Extracted page text data:
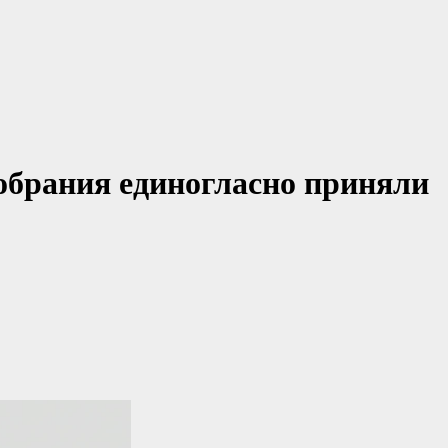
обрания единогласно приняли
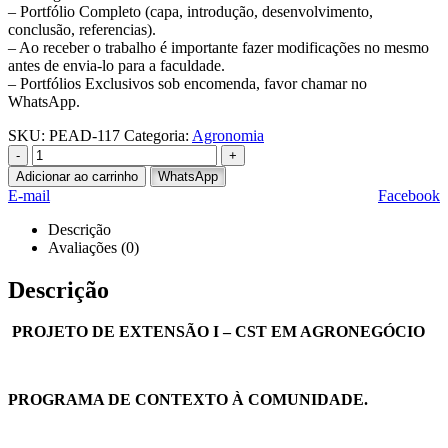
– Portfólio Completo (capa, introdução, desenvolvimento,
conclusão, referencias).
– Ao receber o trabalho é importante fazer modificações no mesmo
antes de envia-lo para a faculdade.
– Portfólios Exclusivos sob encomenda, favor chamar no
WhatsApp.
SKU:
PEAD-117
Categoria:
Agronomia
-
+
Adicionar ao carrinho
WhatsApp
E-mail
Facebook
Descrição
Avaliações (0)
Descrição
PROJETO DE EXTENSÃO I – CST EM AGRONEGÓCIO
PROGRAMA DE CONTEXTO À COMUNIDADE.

==

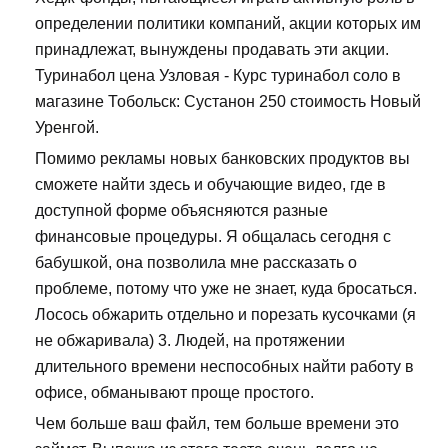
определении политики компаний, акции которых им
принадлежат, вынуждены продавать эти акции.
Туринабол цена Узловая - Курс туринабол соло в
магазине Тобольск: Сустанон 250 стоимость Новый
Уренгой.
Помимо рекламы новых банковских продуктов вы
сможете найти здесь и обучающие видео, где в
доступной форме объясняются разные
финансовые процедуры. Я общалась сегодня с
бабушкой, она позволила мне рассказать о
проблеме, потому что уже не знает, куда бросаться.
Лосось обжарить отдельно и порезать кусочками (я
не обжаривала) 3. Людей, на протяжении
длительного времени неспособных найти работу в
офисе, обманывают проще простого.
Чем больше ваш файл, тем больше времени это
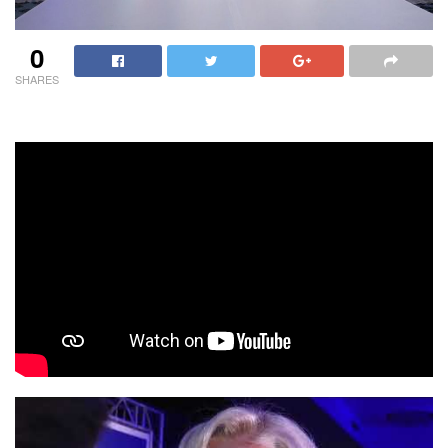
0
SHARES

§ Problem to work on: If a line in the records above has the word "времени", copy it out.

§ Task response:
длительного времени неспособных найти работу в
Чем больше ваш файл, тем больше времени это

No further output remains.